Each day a g'day for Toni Collette
You get a sixth sense that Toni Collette doesn’t approach stardom in the conventional way. Take last year’s Oscar ceremony.
Standing backstage at the Shrine Auditorium, waiting to hear if she had won supporting actress honors for “The Sixth Sense,” the Aussie actress wasn’t meditating. She wasn’t clutching her agent’s sweaty palm in a death grip. She wasn’t even praying.
She was being mauled by a “Gladiator.”
“I saw my old mate and countryman Russell Crowe. We slapped each other’s rumps hard and screamed, `Go Australia!’ ” Collette recalls, laughing. “All these very well-dressed people looked at us like, `You’re so strange.’ ”
Collette doesn’t care about such matters. The outspoken actress, who broke through as a frump with fire in “Muriel’s Wedding,” won’t tone down her act.
On fame: “I lead a charmed existence now. I’m really f- – – – – – lucky,” she says as a publicist gasps over her choice of words.
Such bravado seems to be working. Though she didn’t win an Oscar, it’s still a g’day to be Collette. Consider: She starred in one of the biggest films of all time, “The Sixth Sense.” Then she copped a role in this summer’s blockbuster “Shaft.” And she earned a Tony Award nomination for her Broadway turn in “The Wild Party.”

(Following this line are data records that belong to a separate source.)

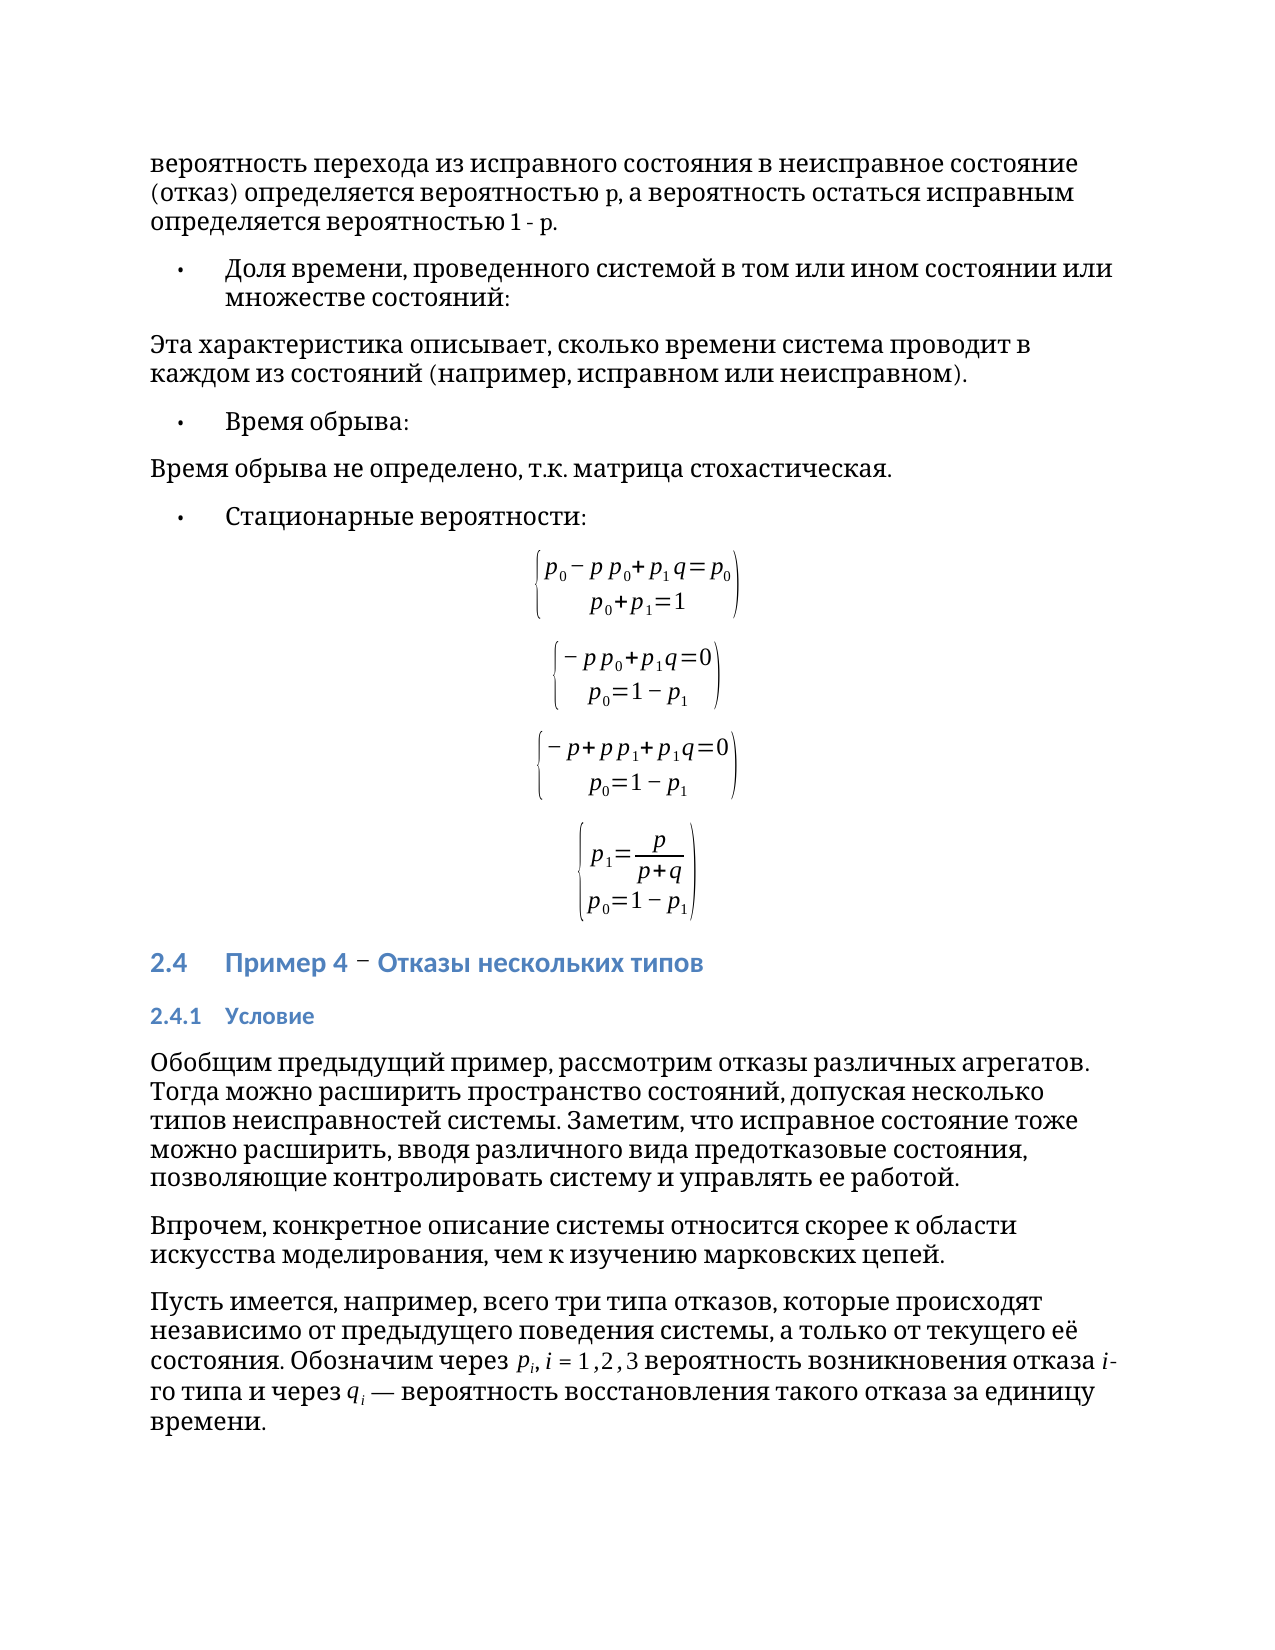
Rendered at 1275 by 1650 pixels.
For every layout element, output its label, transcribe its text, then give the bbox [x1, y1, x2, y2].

subtitle 2.4.1 Условие [150, 1000, 1125, 1031]
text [150, 150, 1125, 236]
list Стационарные вероятности: [175, 502, 1125, 531]
list Время обрыва: [175, 407, 1125, 436]
text Пусть имеется, например, всего три типа отказов, которые происходят независимо от предыдущего поведения системы, а только от текущего её состояния. Обозначим через , = вероятность возникновения отказа -го типа и через — вероятность восстановления такого отказа за единицу времени. [150, 1288, 1125, 1437]
text Обобщим предыдущий пример, рассмотрим отказы различных агрегатов. Тогда можно расширить пространство состояний, допуская несколько типов неисправностей системы. Заметим, что исправное состояние тоже можно расширить, вводя различного вида предотказовые состояния, позволяющие контролировать систему и управлять ее работой. [150, 1049, 1125, 1193]
text Эта характеристика описывает, сколько времени система проводит в каждом из состояний (например, исправном или неисправном). [150, 331, 1125, 389]
text Впрочем, конкретное описание системы относится скорее к области искусства моделирования, чем к изучению марковских цепей. [150, 1212, 1125, 1269]
text Время обрыва не определено, т.к. матрица стохастическая. [150, 455, 1125, 484]
subtitle 2.4 Пример 4 Отказы нескольких типов [150, 944, 1125, 979]
list Доля времени, проведенного системой в том или ином состоянии или множестве состояний: [175, 255, 1125, 312]
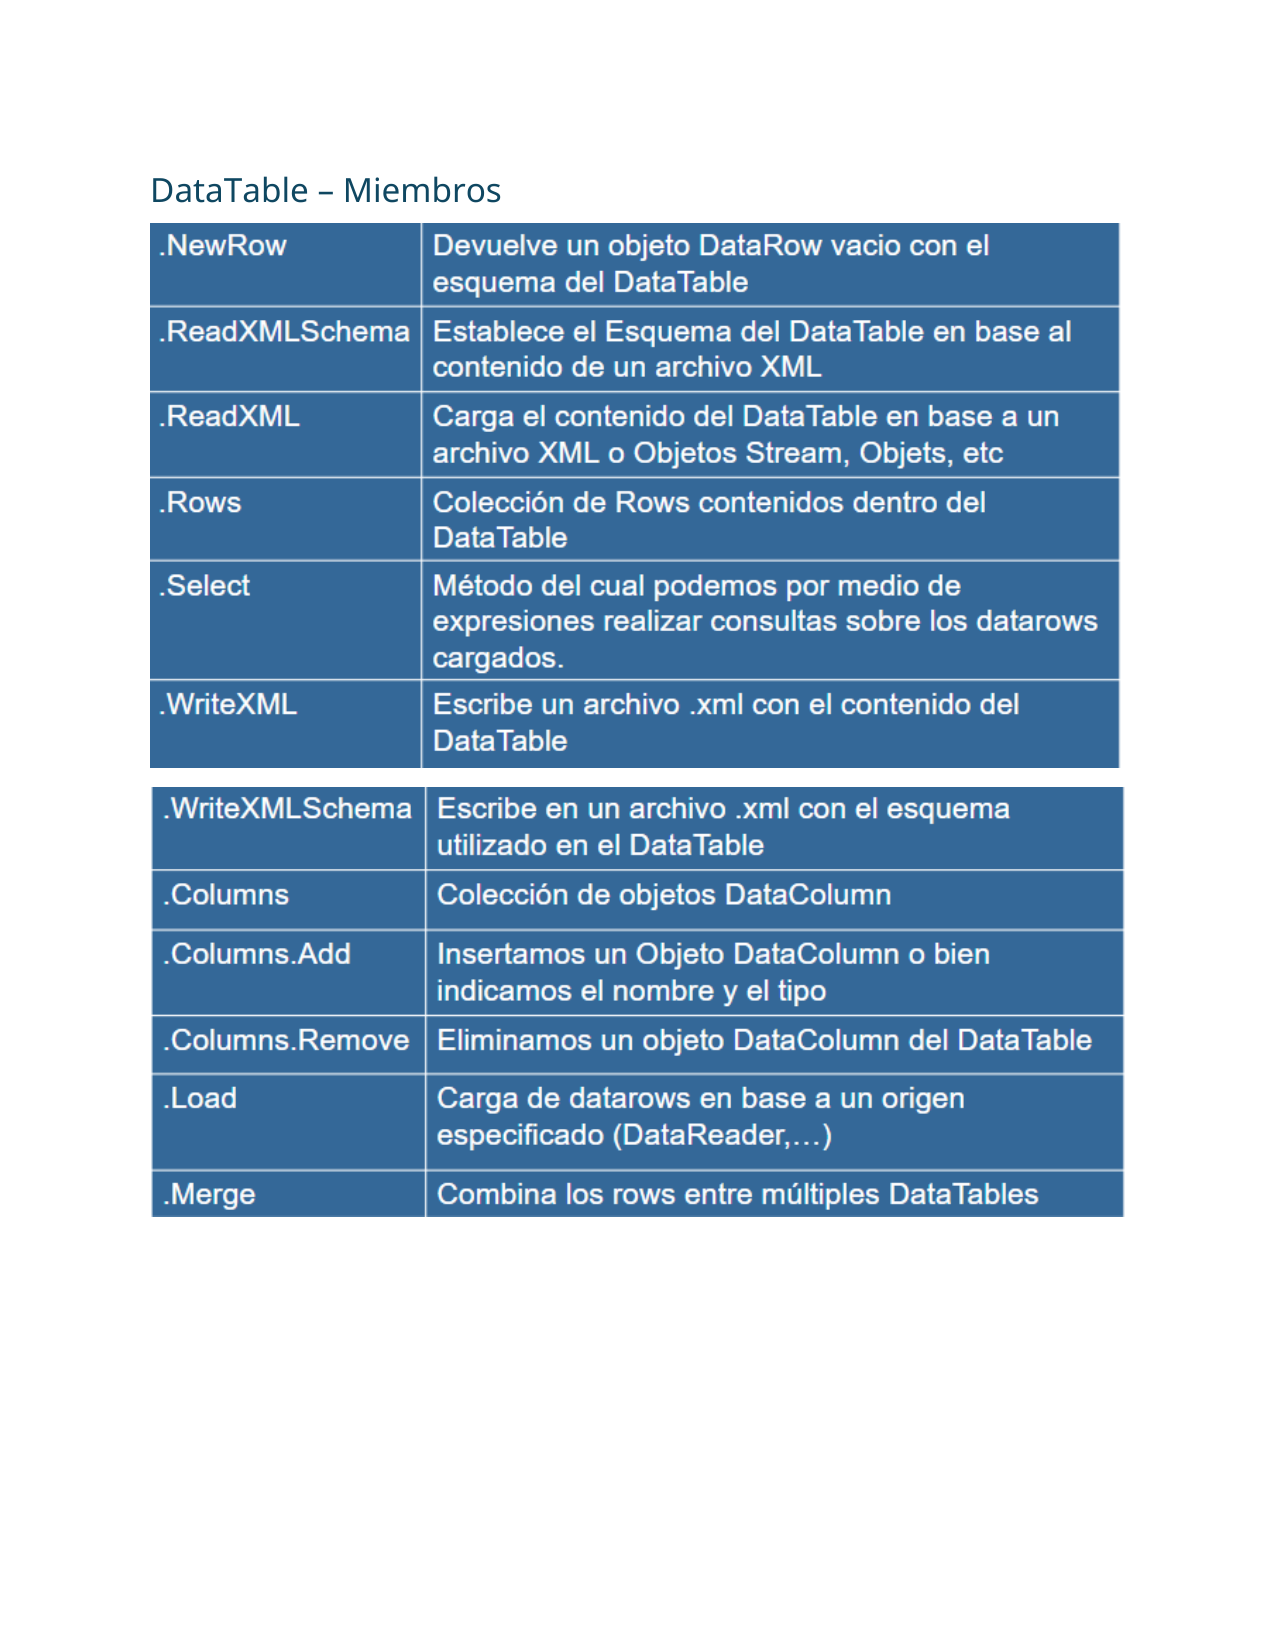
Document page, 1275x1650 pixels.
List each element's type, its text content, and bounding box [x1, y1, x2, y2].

subtitle DataTable – Miembros [150, 167, 1125, 212]
picture [150, 223, 1125, 768]
picture [150, 787, 1125, 1217]
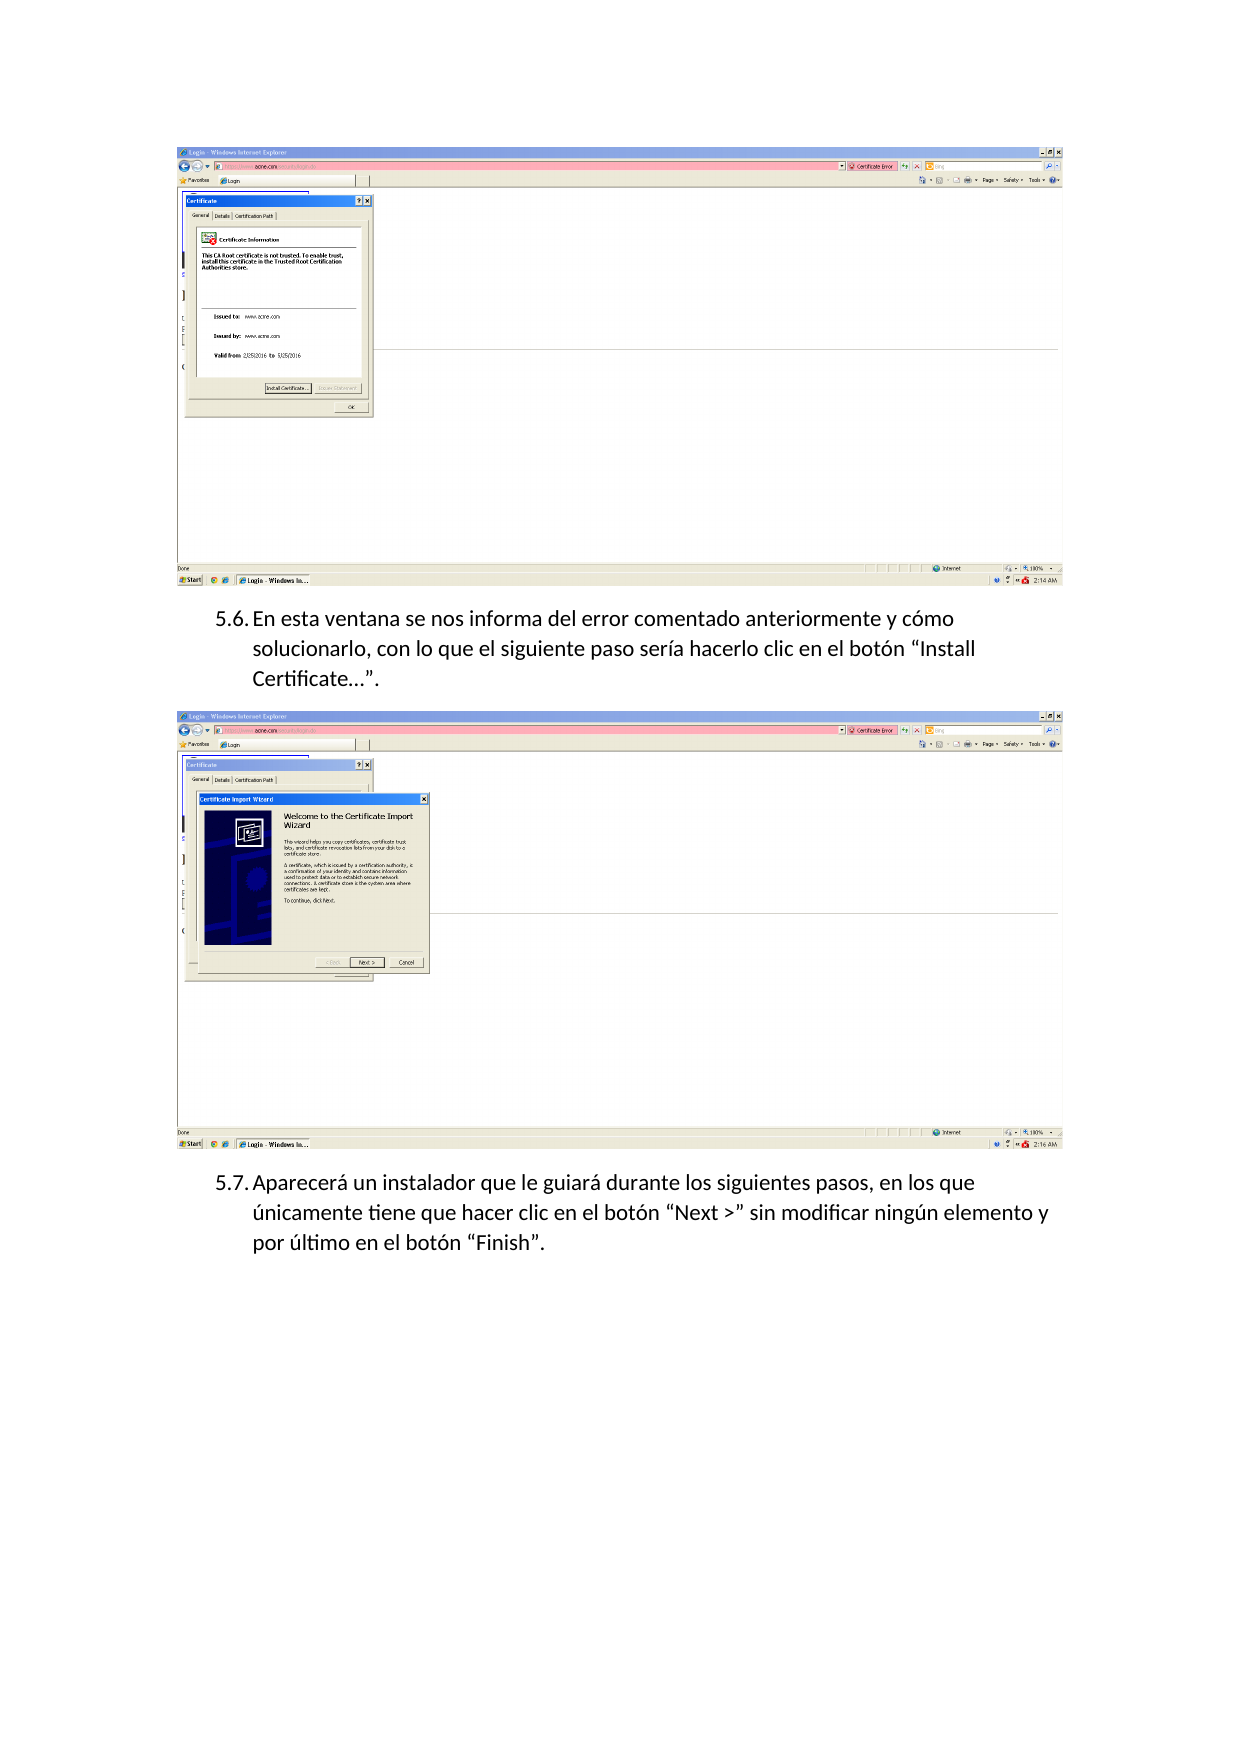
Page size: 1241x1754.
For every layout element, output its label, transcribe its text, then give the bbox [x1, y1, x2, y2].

picture [177, 711, 1063, 1149]
list Aparecerá un instalador que le guiará durante los siguientes pasos, en los que únicamente tiene que hacer clic en el botón “Next >” sin modificar ningún elemento y por último en el botón “Finish”. [215, 1168, 1063, 1256]
list En esta ventana se nos informa del error comentado anteriormente y cómo solucionarlo, con lo que el siguiente paso sería hacerlo clic en el botón “Install Certificate…”. [215, 604, 1063, 692]
picture [177, 147, 1063, 586]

“People keep saying, `Oh, you’re having a great few years.’ But I don’t look at things that way,” she says. “It’s moment to moment. Day by day. And you know what? None of the above has changed my life. It just changed other people’s perceptions of me.”
Onscreen, Collette still likes to defy other’s perceptions of her. Which is why she can squeeze in some smaller films in between the bigger budget fare. One of these indie efforts screens today at the Chicago International Film Festival: the comedy “Hotel Splendide.” Collette stars in this tale of a dilapidated home-away-from-home packed with a bunch of oddballs and permanent guests.
The hotel is run by the bizarre Blanche family, including their deceased mother whose presence never seems to diminish. She still “prescribes therapeutic treatments” for the guests and haunts the hallways.
Enter Colette, who returns to confront her past, fix the hotel and rekindle a relationship with the second son and head chef Ronald.
Collette started cooking up ideas to become an actress while she was growing up in Sydney, Australia. At age 17, she did her first movie, “The Efficiency Expert” (1991), with today’s man of the moment and fellow countryman, Russell Crowe.
“Russell was great. He is basically the same person now. Perhaps he was just a little quieter back then.”
Ask her about this Aussie bravado, and she just smiles.
“I think people on the whole present a certain image of themselves because if we really walked around as we were then we’d be so vulnerable,” she says. “We need the veneer in order to survive in the world.”
Collette needed somewhere to hide after becoming internationally famous with her star-making turn in “Muriel’s Wedding” (1994), where she gained 40 pounds in seven weeks to play the romantically challenged single. She also received raves for “Emma” (1996).
“I’ve grown since then and I’m more comfortable with myself,” she says. “I feel more stable and balanced. Nothing knocks me off my perch anymore. I honestly think things happen at the right time.”
Her early brushes with fame were not too daunting. “Not to get too heavy, but I think there is also a responsibility when you’re in the public eye,” she says. “You should do things where people hold you in high regard. I just always try to be honest about who I am.”
Millions more people know who she is, thanks to “The Sixth Sense,” in which she played Haley Joel Osment’s tough-as-nails-but-fragile- on-the-inside mother.
Collette fought to get the role. “I was in New York meeting on another movie,” she says. “But when I read `The Sixth Sense,’ I had to do the movie. On the set, I kept wandering around saying, `This is very special, don’t you think?’ ”
Her crying scene in a car when Osment talks about Collette’s dead mother being proud of her was gut-wrenching. “I just sat there thinking about my own grandparents,” Collette says. “I just started to weep naturally.”
But don’t feel too bad for Collette. She doesn’t haul out the Kleenex too often. “I have a great, exciting life.”
And a rather bohemian one.
“Since 21, I’ve basically been living out of a suitcase,” she says. “But I miss Australia. I miss the open spaces. But I like living in a place for a couple of weeks and then leaving. I like to put myself in unfamiliar situations because that’s where you learn the most.”